> [Brief]
Up to and including the line that holds "(no_connect (at 74.93 73.66)", copy every line of the records below exactly, starting at the first; leave pictures out.

════════════════════

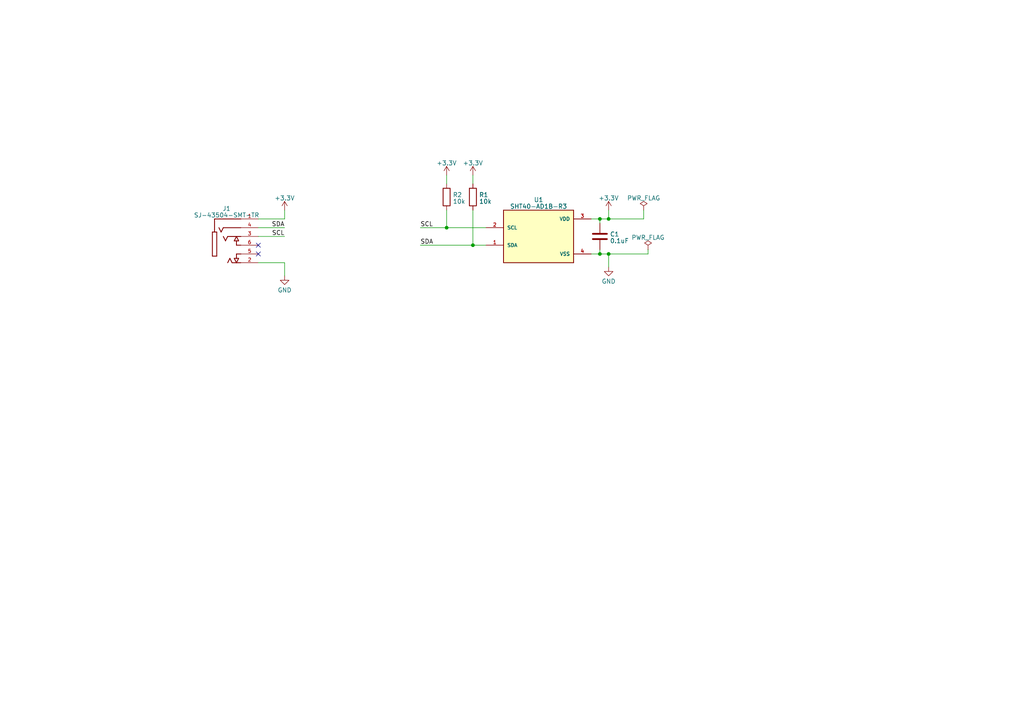
<source format=kicad_sch>
(kicad_sch (version 20230121) (generator eeschema)

  (uuid d00949b0-bce7-48cc-af90-b2145341e406)

  (paper "A4")

  

  (junction (at 176.53 63.5) (diameter 0) (color 0 0 0 0)
    (uuid 55fa94ed-542c-45e0-a80d-671de0c00392)
  )
  (junction (at 173.99 73.66) (diameter 0) (color 0 0 0 0)
    (uuid 6c9aa046-9ef4-4efe-9aad-a0349bc0ef71)
  )
  (junction (at 173.99 63.5) (diameter 0) (color 0 0 0 0)
    (uuid 9573865c-994e-4e61-b111-ed7c98c31ca1)
  )
  (junction (at 129.54 66.04) (diameter 0) (color 0 0 0 0)
    (uuid a02dba6e-78f0-4e6e-b82c-3a638b7f5c1b)
  )
  (junction (at 137.16 71.12) (diameter 0) (color 0 0 0 0)
    (uuid c5cf4f7d-4489-4953-b2c2-daf616ab62e0)
  )
  (junction (at 176.53 73.66) (diameter 0) (color 0 0 0 0)
    (uuid d2794b63-ff9d-45ad-ad9b-798885706cae)
  )

  (no_connect (at 74.93 73.66) (uuid 41c1af75-e548-49e7-91c0-3bfb460b5e6b))
  (no_connect (at 74.93 71.12) (uuid 7f6c3e52-ba2a-4583-83fe-2c23cd0ccfa0))

  (wire (pts (xy 82.55 60.96) (xy 82.55 63.5))
    (stroke (width 0) (type default))
    (uuid 06824002-32b2-4c8a-96ab-022a8dc0e4e4)
  )
  (wire (pts (xy 82.55 63.5) (xy 74.93 63.5))
    (stroke (width 0) (type default))
    (uuid 2c0404aa-eec4-4250-9c8f-70e298132b7d)
  )
  (wire (pts (xy 121.92 71.12) (xy 137.16 71.12))
    (stroke (width 0) (type default))
    (uuid 32e02583-aae8-4876-b174-40ea1a40f1b5)
  )
  (wire (pts (xy 176.53 73.66) (xy 187.96 73.66))
    (stroke (width 0) (type default))
    (uuid 348884d6-407a-4c1d-8475-d71cf70cc30d)
  )
  (wire (pts (xy 129.54 50.8) (xy 129.54 53.34))
    (stroke (width 0) (type default))
    (uuid 3a942fc3-90ad-4962-a4d6-d67c40757550)
  )
  (wire (pts (xy 121.92 66.04) (xy 129.54 66.04))
    (stroke (width 0) (type default))
    (uuid 402a322c-796a-4b86-9ac4-b799b156a8ef)
  )
  (wire (pts (xy 74.93 68.58) (xy 82.55 68.58))
    (stroke (width 0) (type default))
    (uuid 43ce38e9-8a94-4d5d-a967-2d5abe6d6a84)
  )
  (wire (pts (xy 82.55 76.2) (xy 82.55 80.01))
    (stroke (width 0) (type default))
    (uuid 59725563-f51d-4a1f-b60b-948747b2069e)
  )
  (wire (pts (xy 137.16 50.8) (xy 137.16 53.34))
    (stroke (width 0) (type default))
    (uuid 5bc11740-2c04-4779-b554-a41b3b967344)
  )
  (wire (pts (xy 176.53 73.66) (xy 176.53 77.47))
    (stroke (width 0) (type default))
    (uuid 78aaa899-9248-4af7-baf0-348aa162ab1c)
  )
  (wire (pts (xy 171.45 73.66) (xy 173.99 73.66))
    (stroke (width 0) (type default))
    (uuid 7dcaa679-909f-4a3f-87eb-98579f45ebcb)
  )
  (wire (pts (xy 137.16 71.12) (xy 140.97 71.12))
    (stroke (width 0) (type default))
    (uuid 832b57d4-202e-4cc1-9e82-cacbf42f796d)
  )
  (wire (pts (xy 173.99 63.5) (xy 173.99 64.77))
    (stroke (width 0) (type default))
    (uuid 85462bfb-e57a-4e81-a1f7-bc3d3de6e863)
  )
  (wire (pts (xy 176.53 63.5) (xy 176.53 60.96))
    (stroke (width 0) (type default))
    (uuid 8f6c7d52-416a-4fba-aa65-c67a2cd69551)
  )
  (wire (pts (xy 74.93 66.04) (xy 82.55 66.04))
    (stroke (width 0) (type default))
    (uuid 92de9afd-734f-464a-ac5d-02b059e86acf)
  )
  (wire (pts (xy 137.16 60.96) (xy 137.16 71.12))
    (stroke (width 0) (type default))
    (uuid 9419c99c-696d-40d9-b33b-6f8240fce7fc)
  )
  (wire (pts (xy 173.99 63.5) (xy 176.53 63.5))
    (stroke (width 0) (type default))
    (uuid 9835148d-6bb2-458f-a7a8-f1e46eb198c5)
  )
  (wire (pts (xy 187.96 72.39) (xy 187.96 73.66))
    (stroke (width 0) (type default))
    (uuid 98fb4046-2832-4b53-8c72-e97ac907ac11)
  )
  (wire (pts (xy 129.54 60.96) (xy 129.54 66.04))
    (stroke (width 0) (type default))
    (uuid 9acd02fe-6827-4fab-a66b-985948cc8569)
  )
  (wire (pts (xy 171.45 63.5) (xy 173.99 63.5))
    (stroke (width 0) (type default))
    (uuid 9e2cba26-c07a-491a-b687-2545764796d7)
  )
  (wire (pts (xy 74.93 76.2) (xy 82.55 76.2))
    (stroke (width 0) (type default))
    (uuid 9e347f42-dbad-4891-af7b-dd54534a6779)
  )
  (wire (pts (xy 186.69 60.96) (xy 186.69 63.5))
    (stroke (width 0) (type default))
    (uuid c6d45e3b-94c3-4a69-b779-62cec65d7849)
  )
  (wire (pts (xy 173.99 72.39) (xy 173.99 73.66))
    (stroke (width 0) (type default))
    (uuid ce4a50d6-87f7-4df5-8568-5920d821b2aa)
  )
  (wire (pts (xy 173.99 73.66) (xy 176.53 73.66))
    (stroke (width 0) (type default))
    (uuid d03c7028-8d17-4ac6-be72-a1d7aef1f9fb)
  )
  (wire (pts (xy 186.69 63.5) (xy 176.53 63.5))
    (stroke (width 0) (type default))
    (uuid da23071f-a5de-4c62-8151-5b0d5fb5c8b1)
  )
  (wire (pts (xy 129.54 66.04) (xy 140.97 66.04))
    (stroke (width 0) (type default))
    (uuid ef29761e-3007-47ac-b7ef-8c9166a76e53)
  )

  (label "SCL" (at 121.92 66.04 0) (fields_autoplaced)
    (effects (font (size 1.27 1.27)) (justify left bottom))
    (uuid 308a937e-753c-46f5-b2c5-c86bc771347d)
  )
  (label "SCL" (at 82.55 68.58 180) (fields_autoplaced)
    (effects (font (size 1.27 1.27)) (justify right bottom))
    (uuid a75e5238-bcf6-4776-8cad-a55e2d3dd0b9)
  )
  (label "SDA" (at 121.92 71.12 0) (fields_autoplaced)
    (effects (font (size 1.27 1.27)) (justify left bottom))
    (uuid c298579c-fb7c-4e89-9452-f634cf9f9523)
  )
  (label "SDA" (at 82.55 66.04 180) (fields_autoplaced)
    (effects (font (size 1.27 1.27)) (justify right bottom))
    (uuid ea516e2b-8ca5-40ff-8459-0033145bbf9a)
  )

  (symbol (lib_id "power:PWR_FLAG") (at 187.96 72.39 0) (unit 1)
    (in_bom yes) (on_board yes) (dnp no) (fields_autoplaced)
    (uuid 05169928-0f35-4501-9df5-2e1365d1ecf7)
    (property "Reference" "#FLG02" (at 187.96 70.485 0)
      (effects (font (size 1.27 1.27)) hide)
    )
    (property "Value" "PWR_FLAG" (at 187.96 68.8881 0)
      (effects (font (size 1.27 1.27)))
    )
    (property "Footprint" "" (at 187.96 72.39 0)
      (effects (font (size 1.27 1.27)) hide)
    )
    (property "Datasheet" "~" (at 187.96 72.39 0)
      (effects (font (size 1.27 1.27)) hide)
    )
    (pin "1" (uuid 1bfb1a66-782e-4cfe-a85d-668a98f6284b))
    (instances
      (project "terra-watch-sensor"
        (path "/d00949b0-bce7-48cc-af90-b2145341e406"
          (reference "#FLG02") (unit 1)
        )
      )
    )
  )

  (symbol (lib_id "SJ-43504-SMT-TR:SJ-43504-SMT-TR") (at 69.85 68.58 0) (unit 1)
    (in_bom yes) (on_board yes) (dnp no) (fields_autoplaced)
    (uuid 0ab4ac8c-e4d6-468d-ae41-f59b27ec311e)
    (property "Reference" "J1" (at 65.7225 60.4901 0)
      (effects (font (size 1.27 1.27)))
    )
    (property "Value" "SJ-43504-SMT-TR" (at 65.7225 62.4111 0)
      (effects (font (size 1.27 1.27)))
    )
    (property "Footprint" "SJ-43504-SMT-TR:CUI_SJ-43504-SMT-TR" (at 69.85 68.58 0)
      (effects (font (size 1.27 1.27)) (justify bottom) hide)
    )
    (property "Datasheet" "" (at 69.85 68.58 0)
      (effects (font (size 1.27 1.27)) hide)
    )
    (property "SNAPEDA_PN" "SJ-43504-SMT-TR" (at 69.85 68.58 0)
      (effects (font (size 1.27 1.27)) (justify bottom) hide)
    )
    (property "STANDARD" "Manufacturer Recommendations" (at 69.85 68.58 0)
      (effects (font (size 1.27 1.27)) (justify bottom) hide)
    )
    (property "MAXIMUM_PACKAGE_HEIGHT" "3.3 mm" (at 69.85 68.58 0)
      (effects (font (size 1.27 1.27)) (justify bottom) hide)
    )
    (property "PARTREV" "10/08/2019" (at 69.85 68.58 0)
      (effects (font (size 1.27 1.27)) (justify bottom) hide)
    )
    (property "MANUFACTURER" "CUI Devices" (at 69.85 68.58 0)
      (effects (font (size 1.27 1.27)) (justify bottom) hide)
    )
    (pin "1" (uuid 220cb737-aac8-4de2-ab53-00923b642555))
    (pin "2" (uuid 253bdad2-6572-43f4-8559-447e4f73b802))
    (pin "3" (uuid ff5b40d9-7885-4800-a5f8-e2ad24c4680b))
    (pin "4" (uuid 6f44d924-80bf-409e-939a-a0e941da88c4))
    (pin "5" (uuid f6fbe8df-c1d3-4055-8f7c-c6cd542a8343))
    (pin "6" (uuid abfa639b-62b7-4015-aab1-bba139900d97))
    (instances
      (project "terra-watch-sensor"
        (path "/d00949b0-bce7-48cc-af90-b2145341e406"
          (reference "J1") (unit 1)
        )
      )
    )
  )

  (symbol (lib_id "power:+3.3V") (at 176.53 60.96 0) (unit 1)
    (in_bom yes) (on_board yes) (dnp no) (fields_autoplaced)
    (uuid 4397d523-2ab5-4c29-83e2-2d130bddfeed)
    (property "Reference" "#PWR01" (at 176.53 64.77 0)
      (effects (font (size 1.27 1.27)) hide)
    )
    (property "Value" "+3.3V" (at 176.53 57.4581 0)
      (effects (font (size 1.27 1.27)))
    )
    (property "Footprint" "" (at 176.53 60.96 0)
      (effects (font (size 1.27 1.27)) hide)
    )
    (property "Datasheet" "" (at 176.53 60.96 0)
      (effects (font (size 1.27 1.27)) hide)
    )
    (pin "1" (uuid 4a2916ac-8e63-44b0-9068-1e4443c5dc43))
    (instances
      (project "terra-watch-sensor"
        (path "/d00949b0-bce7-48cc-af90-b2145341e406"
          (reference "#PWR01") (unit 1)
        )
      )
    )
  )

  (symbol (lib_id "power:PWR_FLAG") (at 186.69 60.96 0) (unit 1)
    (in_bom yes) (on_board yes) (dnp no) (fields_autoplaced)
    (uuid 4a571b7c-43ea-493e-b02b-01862b0d7db4)
    (property "Reference" "#FLG01" (at 186.69 59.055 0)
      (effects (font (size 1.27 1.27)) hide)
    )
    (property "Value" "PWR_FLAG" (at 186.69 57.4581 0)
      (effects (font (size 1.27 1.27)))
    )
    (property "Footprint" "" (at 186.69 60.96 0)
      (effects (font (size 1.27 1.27)) hide)
    )
    (property "Datasheet" "~" (at 186.69 60.96 0)
      (effects (font (size 1.27 1.27)) hide)
    )
    (pin "1" (uuid 1ee88981-84b9-403f-8ee0-b1dd1c100cc8))
    (instances
      (project "terra-watch-sensor"
        (path "/d00949b0-bce7-48cc-af90-b2145341e406"
          (reference "#FLG01") (unit 1)
        )
      )
    )
  )

  (symbol (lib_id "SHT40-AD1B-R3:SHT40-AD1B-R3") (at 156.21 68.58 0) (unit 1)
    (in_bom yes) (on_board yes) (dnp no) (fields_autoplaced)
    (uuid 5ba1d0e9-c7e1-49b9-81a1-cc74162f7b7c)
    (property "Reference" "U1" (at 156.21 57.9501 0)
      (effects (font (size 1.27 1.27)))
    )
    (property "Value" "SHT40-AD1B-R3" (at 156.21 59.8711 0)
      (effects (font (size 1.27 1.27)))
    )
    (property "Footprint" "SHT40-AD1B-R3:SHT4X" (at 156.21 68.58 0)
      (effects (font (size 1.27 1.27)) (justify bottom) hide)
    )
    (property "Datasheet" "" (at 156.21 68.58 0)
      (effects (font (size 1.27 1.27)) hide)
    )
    (pin "1" (uuid b7439999-975d-4d53-a851-2981c2174a18))
    (pin "2" (uuid 3315540f-1388-44d3-9354-4fd444a1e435))
    (pin "3" (uuid a85615fb-ca1a-4c7d-85a2-cbe38afff41e))
    (pin "4" (uuid 0a923432-b89a-4a9e-82ed-3fb5da055d4b))
    (instances
      (project "terra-watch-sensor"
        (path "/d00949b0-bce7-48cc-af90-b2145341e406"
          (reference "U1") (unit 1)
        )
      )
    )
  )

  (symbol (lib_id "power:GND") (at 176.53 77.47 0) (unit 1)
    (in_bom yes) (on_board yes) (dnp no) (fields_autoplaced)
    (uuid 606ea3d0-abca-4bc4-afd0-da3ad48f0097)
    (property "Reference" "#PWR02" (at 176.53 83.82 0)
      (effects (font (size 1.27 1.27)) hide)
    )
    (property "Value" "GND" (at 176.53 81.6055 0)
      (effects (font (size 1.27 1.27)))
    )
    (property "Footprint" "" (at 176.53 77.47 0)
      (effects (font (size 1.27 1.27)) hide)
    )
    (property "Datasheet" "" (at 176.53 77.47 0)
      (effects (font (size 1.27 1.27)) hide)
    )
    (pin "1" (uuid 02165b00-63ee-4da6-9828-c61cc9f12155))
    (instances
      (project "terra-watch-sensor"
        (path "/d00949b0-bce7-48cc-af90-b2145341e406"
          (reference "#PWR02") (unit 1)
        )
      )
    )
  )

  (symbol (lib_id "power:+3.3V") (at 137.16 50.8 0) (unit 1)
    (in_bom yes) (on_board yes) (dnp no) (fields_autoplaced)
    (uuid 620650b4-8d0e-4b07-bbb3-cbe3a5723813)
    (property "Reference" "#PWR06" (at 137.16 54.61 0)
      (effects (font (size 1.27 1.27)) hide)
    )
    (property "Value" "+3.3V" (at 137.16 47.2981 0)
      (effects (font (size 1.27 1.27)))
    )
    (property "Footprint" "" (at 137.16 50.8 0)
      (effects (font (size 1.27 1.27)) hide)
    )
    (property "Datasheet" "" (at 137.16 50.8 0)
      (effects (font (size 1.27 1.27)) hide)
    )
    (pin "1" (uuid 04cda7cc-a854-4b55-bbd7-e7954ae34fe9))
    (instances
      (project "terra-watch-sensor"
        (path "/d00949b0-bce7-48cc-af90-b2145341e406"
          (reference "#PWR06") (unit 1)
        )
      )
    )
  )

  (symbol (lib_id "Device:R") (at 129.54 57.15 0) (unit 1)
    (in_bom yes) (on_board yes) (dnp no) (fields_autoplaced)
    (uuid 6485dc1e-1033-4a3a-acd5-69f0264f9c4d)
    (property "Reference" "R2" (at 131.318 56.5063 0)
      (effects (font (size 1.27 1.27)) (justify left))
    )
    (property "Value" "10k" (at 131.318 58.4273 0)
      (effects (font (size 1.27 1.27)) (justify left))
    )
    (property "Footprint" "Resistor_SMD:R_0603_1608Metric" (at 127.762 57.15 90)
      (effects (font (size 1.27 1.27)) hide)
    )
    (property "Datasheet" "~" (at 129.54 57.15 0)
      (effects (font (size 1.27 1.27)) hide)
    )
    (pin "1" (uuid 9aab8c2c-c126-4c76-b5bf-cd59eff7f998))
    (pin "2" (uuid 72b26ed0-1006-475e-bb45-ca0f4ab3f35d))
    (instances
      (project "terra-watch-sensor"
        (path "/d00949b0-bce7-48cc-af90-b2145341e406"
          (reference "R2") (unit 1)
        )
      )
    )
  )

  (symbol (lib_id "power:+3.3V") (at 129.54 50.8 0) (unit 1)
    (in_bom yes) (on_board yes) (dnp no) (fields_autoplaced)
    (uuid 7a63cbf1-151e-488d-9708-43c7891e2833)
    (property "Reference" "#PWR05" (at 129.54 54.61 0)
      (effects (font (size 1.27 1.27)) hide)
    )
    (property "Value" "+3.3V" (at 129.54 47.2981 0)
      (effects (font (size 1.27 1.27)))
    )
    (property "Footprint" "" (at 129.54 50.8 0)
      (effects (font (size 1.27 1.27)) hide)
    )
    (property "Datasheet" "" (at 129.54 50.8 0)
      (effects (font (size 1.27 1.27)) hide)
    )
    (pin "1" (uuid 1e0f97f1-d73b-4eee-845a-f5368feefeaa))
    (instances
      (project "terra-watch-sensor"
        (path "/d00949b0-bce7-48cc-af90-b2145341e406"
          (reference "#PWR05") (unit 1)
        )
      )
    )
  )

  (symbol (lib_id "Device:R") (at 137.16 57.15 0) (unit 1)
    (in_bom yes) (on_board yes) (dnp no) (fields_autoplaced)
    (uuid 9cfb16c5-7598-442f-85d5-e063e80e496f)
    (property "Reference" "R1" (at 138.938 56.5063 0)
      (effects (font (size 1.27 1.27)) (justify left))
    )
    (property "Value" "10k" (at 138.938 58.4273 0)
      (effects (font (size 1.27 1.27)) (justify left))
    )
    (property "Footprint" "Resistor_SMD:R_0603_1608Metric" (at 135.382 57.15 90)
      (effects (font (size 1.27 1.27)) hide)
    )
    (property "Datasheet" "~" (at 137.16 57.15 0)
      (effects (font (size 1.27 1.27)) hide)
    )
    (pin "1" (uuid add0a15b-6080-4014-9e28-5af359d11638))
    (pin "2" (uuid 57a3f1ef-a881-40c4-8938-58420533346d))
    (instances
      (project "terra-watch-sensor"
        (path "/d00949b0-bce7-48cc-af90-b2145341e406"
          (reference "R1") (unit 1)
        )
      )
    )
  )

  (symbol (lib_id "power:+3.3V") (at 82.55 60.96 0) (unit 1)
    (in_bom yes) (on_board yes) (dnp no) (fields_autoplaced)
    (uuid b8ecf669-34e8-40c6-85b9-2cb0d8d9adca)
    (property "Reference" "#PWR03" (at 82.55 64.77 0)
      (effects (font (size 1.27 1.27)) hide)
    )
    (property "Value" "+3.3V" (at 82.55 57.4581 0)
      (effects (font (size 1.27 1.27)))
    )
    (property "Footprint" "" (at 82.55 60.96 0)
      (effects (font (size 1.27 1.27)) hide)
    )
    (property "Datasheet" "" (at 82.55 60.96 0)
      (effects (font (size 1.27 1.27)) hide)
    )
    (pin "1" (uuid 4afb17d1-ffb3-4700-a116-2001af9e3c82))
    (instances
      (project "terra-watch-sensor"
        (path "/d00949b0-bce7-48cc-af90-b2145341e406"
          (reference "#PWR03") (unit 1)
        )
      )
    )
  )

  (symbol (lib_id "power:GND") (at 82.55 80.01 0) (unit 1)
    (in_bom yes) (on_board yes) (dnp no) (fields_autoplaced)
    (uuid d243bd30-cfe0-4900-8054-3447898cee40)
    (property "Reference" "#PWR04" (at 82.55 86.36 0)
      (effects (font (size 1.27 1.27)) hide)
    )
    (property "Value" "GND" (at 82.55 84.1455 0)
      (effects (font (size 1.27 1.27)))
    )
    (property "Footprint" "" (at 82.55 80.01 0)
      (effects (font (size 1.27 1.27)) hide)
    )
    (property "Datasheet" "" (at 82.55 80.01 0)
      (effects (font (size 1.27 1.27)) hide)
    )
    (pin "1" (uuid d83234ca-f7e8-465a-a23d-87ea8afd539c))
    (instances
      (project "terra-watch-sensor"
        (path "/d00949b0-bce7-48cc-af90-b2145341e406"
          (reference "#PWR04") (unit 1)
        )
      )
    )
  )

  (symbol (lib_id "Device:C") (at 173.99 68.58 0) (unit 1)
    (in_bom yes) (on_board yes) (dnp no) (fields_autoplaced)
    (uuid d3a0fdb5-0f5b-47af-bf69-c692fb3ddf30)
    (property "Reference" "C1" (at 176.911 67.9363 0)
      (effects (font (size 1.27 1.27)) (justify left))
    )
    (property "Value" "0.1uF" (at 176.911 69.8573 0)
      (effects (font (size 1.27 1.27)) (justify left))
    )
    (property "Footprint" "Capacitor_SMD:C_0603_1608Metric" (at 174.9552 72.39 0)
      (effects (font (size 1.27 1.27)) hide)
    )
    (property "Datasheet" "~" (at 173.99 68.58 0)
      (effects (font (size 1.27 1.27)) hide)
    )
    (pin "1" (uuid d5d4c441-fb12-4732-9b37-bdc9b854eb9e))
    (pin "2" (uuid 4e275e41-fc18-4875-a3df-b7c5a5dd85fa))
    (instances
      (project "terra-watch-sensor"
        (path "/d00949b0-bce7-48cc-af90-b2145341e406"
          (reference "C1") (unit 1)
        )
      )
    )
  )

  (sheet_instances
    (path "/" (page "1"))
  )
)

</source>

════════════════════

> [Result]
<source format=kicad_sch>
(kicad_sch (version 20230121) (generator eeschema)

  (uuid d00949b0-bce7-48cc-af90-b2145341e406)

  (paper "A4")

  

  (junction (at 176.53 63.5) (diameter 0) (color 0 0 0 0)
    (uuid 55fa94ed-542c-45e0-a80d-671de0c00392)
  )
  (junction (at 173.99 73.66) (diameter 0) (color 0 0 0 0)
    (uuid 6c9aa046-9ef4-4efe-9aad-a0349bc0ef71)
  )
  (junction (at 173.99 63.5) (diameter 0) (color 0 0 0 0)
    (uuid 9573865c-994e-4e61-b111-ed7c98c31ca1)
  )
  (junction (at 129.54 66.04) (diameter 0) (color 0 0 0 0)
    (uuid a02dba6e-78f0-4e6e-b82c-3a638b7f5c1b)
  )
  (junction (at 137.16 71.12) (diameter 0) (color 0 0 0 0)
    (uuid c5cf4f7d-4489-4953-b2c2-daf616ab62e0)
  )
  (junction (at 176.53 73.66) (diameter 0) (color 0 0 0 0)
    (uuid d2794b63-ff9d-45ad-ad9b-798885706cae)
  )

  (no_connect (at 74.93 73.66) (uuid 41c1af75-e548-49e7-91c0-3bfb460b5e6b))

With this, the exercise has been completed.